*Available records*.
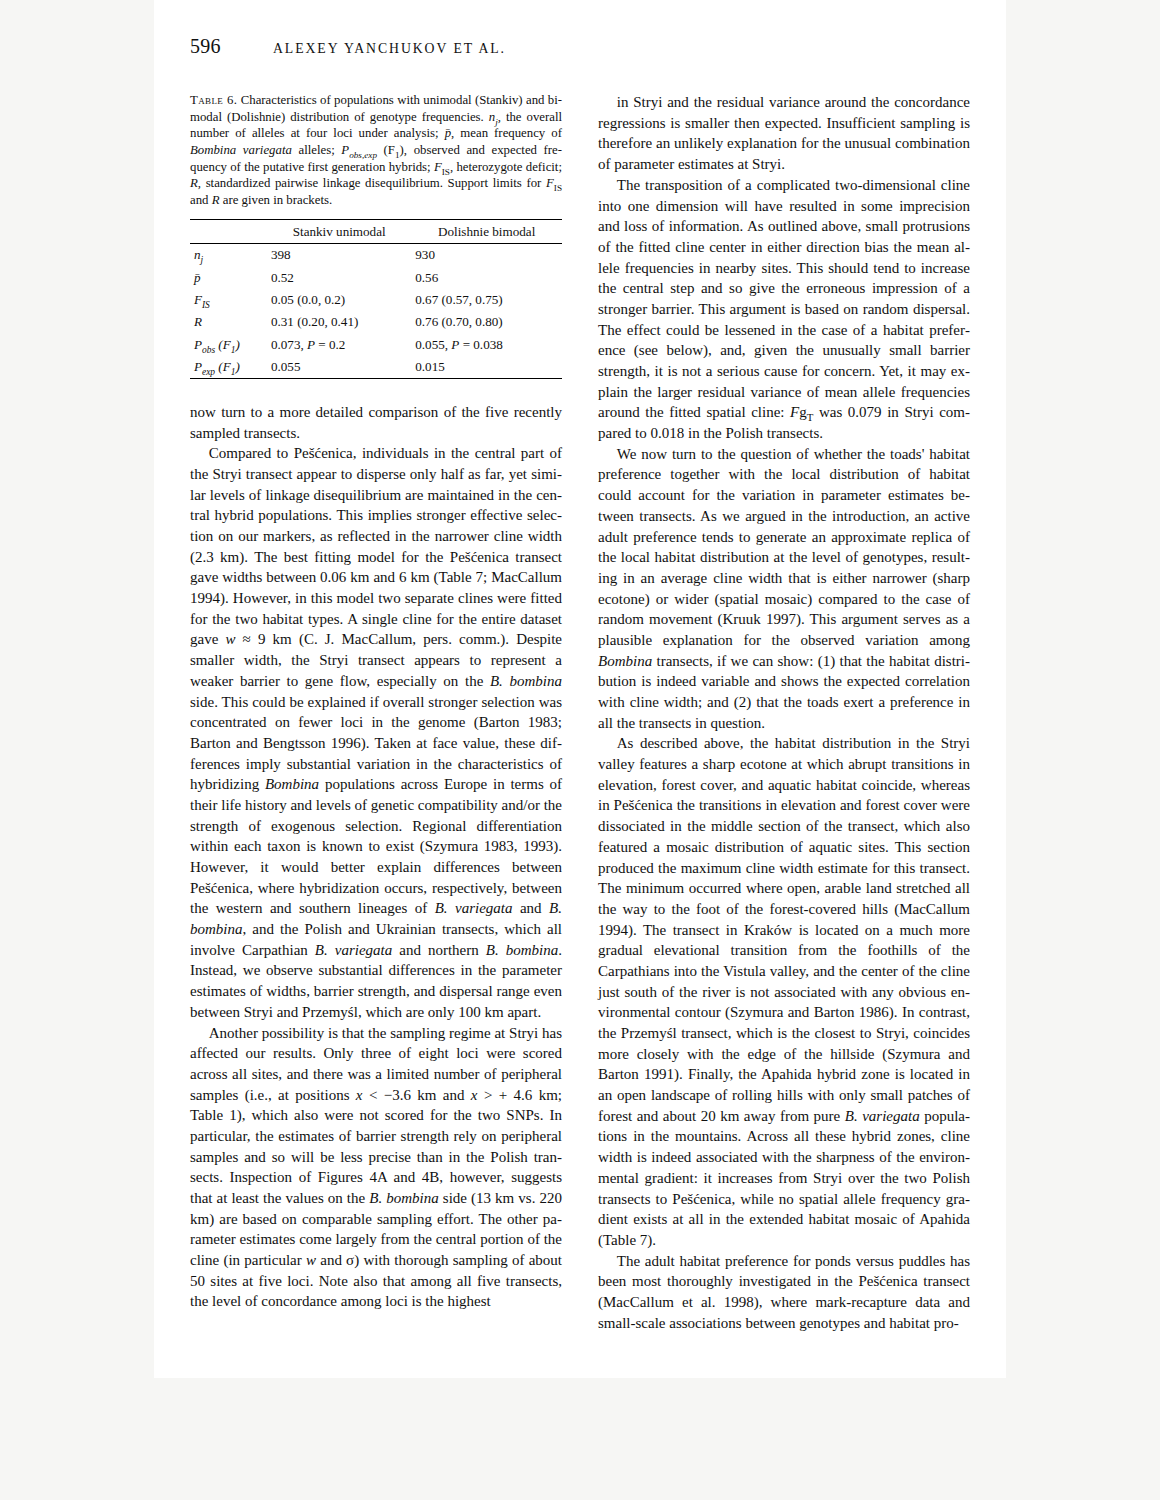596
Alexey Yanchukov et al.
Table 6. Characteristics of populations with unimodal (Stankiv) and bimodal (Dolishnie) distribution of genotype frequencies. nj, the overall number of alleles at four loci under analysis; p̄, mean frequency of Bombina variegata alleles; Pobs,exp (F1), observed and expected frequency of the putative first generation hybrids; FIS, heterozygote deficit; R, standardized pairwise linkage disequilibrium. Support limits for FIS and R are given in brackets.
| | Stankiv unimodal | Dolishnie bimodal |
| --- | --- | --- |
| n j | 398 | 930 |
| p̄ | 0.52 | 0.56 |
| F IS | 0.05 (0.0, 0.2) | 0.67 (0.57, 0.75) |
| R | 0.31 (0.20, 0.41) | 0.76 (0.70, 0.80) |
| P obs (F 1 ) | 0.073, P = 0.2 | 0.055, P = 0.038 |
| P exp (F 1 ) | 0.055 | 0.015 |
now turn to a more detailed comparison of the five recently sampled transects.
Compared to Pešćenica, individuals in the central part of the Stryi transect appear to disperse only half as far, yet similar levels of linkage disequilibrium are maintained in the central hybrid populations. This implies stronger effective selection on our markers, as reflected in the narrower cline width (2.3 km). The best fitting model for the Pešćenica transect gave widths between 0.06 km and 6 km (Table 7; MacCallum 1994). However, in this model two separate clines were fitted for the two habitat types. A single cline for the entire dataset gave w ≈ 9 km (C. J. MacCallum, pers. comm.). Despite smaller width, the Stryi transect appears to represent a weaker barrier to gene flow, especially on the B. bombina side. This could be explained if overall stronger selection was concentrated on fewer loci in the genome (Barton 1983; Barton and Bengtsson 1996). Taken at face value, these differences imply substantial variation in the characteristics of hybridizing Bombina populations across Europe in terms of their life history and levels of genetic compatibility and/or the strength of exogenous selection. Regional differentiation within each taxon is known to exist (Szymura 1983, 1993). However, it would better explain differences between Pešćenica, where hybridization occurs, respectively, between the western and southern lineages of B. variegata and B. bombina, and the Polish and Ukrainian transects, which all involve Carpathian B. variegata and northern B. bombina. Instead, we observe substantial differences in the parameter estimates of widths, barrier strength, and dispersal range even between Stryi and Przemyśl, which are only 100 km apart.
Another possibility is that the sampling regime at Stryi has affected our results. Only three of eight loci were scored across all sites, and there was a limited number of peripheral samples (i.e., at positions x < −3.6 km and x > + 4.6 km; Table 1), which also were not scored for the two SNPs. In particular, the estimates of barrier strength rely on peripheral samples and so will be less precise than in the Polish transects. Inspection of Figures 4A and 4B, however, suggests that at least the values on the B. bombina side (13 km vs. 220 km) are based on comparable sampling effort. The other parameter estimates come largely from the central portion of the cline (in particular w and σ) with thorough sampling of about 50 sites at five loci. Note also that among all five transects, the level of concordance among loci is the highest
in Stryi and the residual variance around the concordance regressions is smaller then expected. Insufficient sampling is therefore an unlikely explanation for the unusual combination of parameter estimates at Stryi.
The transposition of a complicated two-dimensional cline into one dimension will have resulted in some imprecision and loss of information. As outlined above, small protrusions of the fitted cline center in either direction bias the mean allele frequencies in nearby sites. This should tend to increase the central step and so give the erroneous impression of a stronger barrier. This argument is based on random dispersal. The effect could be lessened in the case of a habitat preference (see below), and, given the unusually small barrier strength, it is not a serious cause for concern. Yet, it may explain the larger residual variance of mean allele frequencies around the fitted spatial cline: FgT was 0.079 in Stryi compared to 0.018 in the Polish transects.
We now turn to the question of whether the toads' habitat preference together with the local distribution of habitat could account for the variation in parameter estimates between transects. As we argued in the introduction, an active adult preference tends to generate an approximate replica of the local habitat distribution at the level of genotypes, resulting in an average cline width that is either narrower (sharp ecotone) or wider (spatial mosaic) compared to the case of random movement (Kruuk 1997). This argument serves as a plausible explanation for the observed variation among Bombina transects, if we can show: (1) that the habitat distribution is indeed variable and shows the expected correlation with cline width; and (2) that the toads exert a preference in all the transects in question.
As described above, the habitat distribution in the Stryi valley features a sharp ecotone at which abrupt transitions in elevation, forest cover, and aquatic habitat coincide, whereas in Pešćenica the transitions in elevation and forest cover were dissociated in the middle section of the transect, which also featured a mosaic distribution of aquatic sites. This section produced the maximum cline width estimate for this transect. The minimum occurred where open, arable land stretched all the way to the foot of the forest-covered hills (MacCallum 1994). The transect in Kraków is located on a much more gradual elevational transition from the foothills of the Carpathians into the Vistula valley, and the center of the cline just south of the river is not associated with any obvious environmental contour (Szymura and Barton 1986). In contrast, the Przemyśl transect, which is the closest to Stryi, coincides more closely with the edge of the hillside (Szymura and Barton 1991). Finally, the Apahida hybrid zone is located in an open landscape of rolling hills with only small patches of forest and about 20 km away from pure B. variegata populations in the mountains. Across all these hybrid zones, cline width is indeed associated with the sharpness of the environmental gradient: it increases from Stryi over the two Polish transects to Pešćenica, while no spatial allele frequency gradient exists at all in the extended habitat mosaic of Apahida (Table 7).
The adult habitat preference for ponds versus puddles has been most thoroughly investigated in the Pešćenica transect (MacCallum et al. 1998), where mark-recapture data and small-scale associations between genotypes and habitat pro-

*What you will do*.
I'd like every line with the string "residual" copied from the listing.

*Reply*.
in Stryi and the residual variance around the concordance regressions is smaller then expected. Insufficient sampling is therefore an unlikely explanation for the unusual combination of parameter estimates at Stryi.
The transposition of a complicated two-dimensional cline into one dimension will have resulted in some imprecision and loss of information. As outlined above, small protrusions of the fitted cline center in either direction bias the mean allele frequencies in nearby sites. This should tend to increase the central step and so give the erroneous impression of a stronger barrier. This argument is based on random dispersal. The effect could be lessened in the case of a habitat preference (see below), and, given the unusually small barrier strength, it is not a serious cause for concern. Yet, it may explain the larger residual variance of mean allele frequencies around the fitted spatial cline: FgT was 0.079 in Stryi compared to 0.018 in the Polish transects.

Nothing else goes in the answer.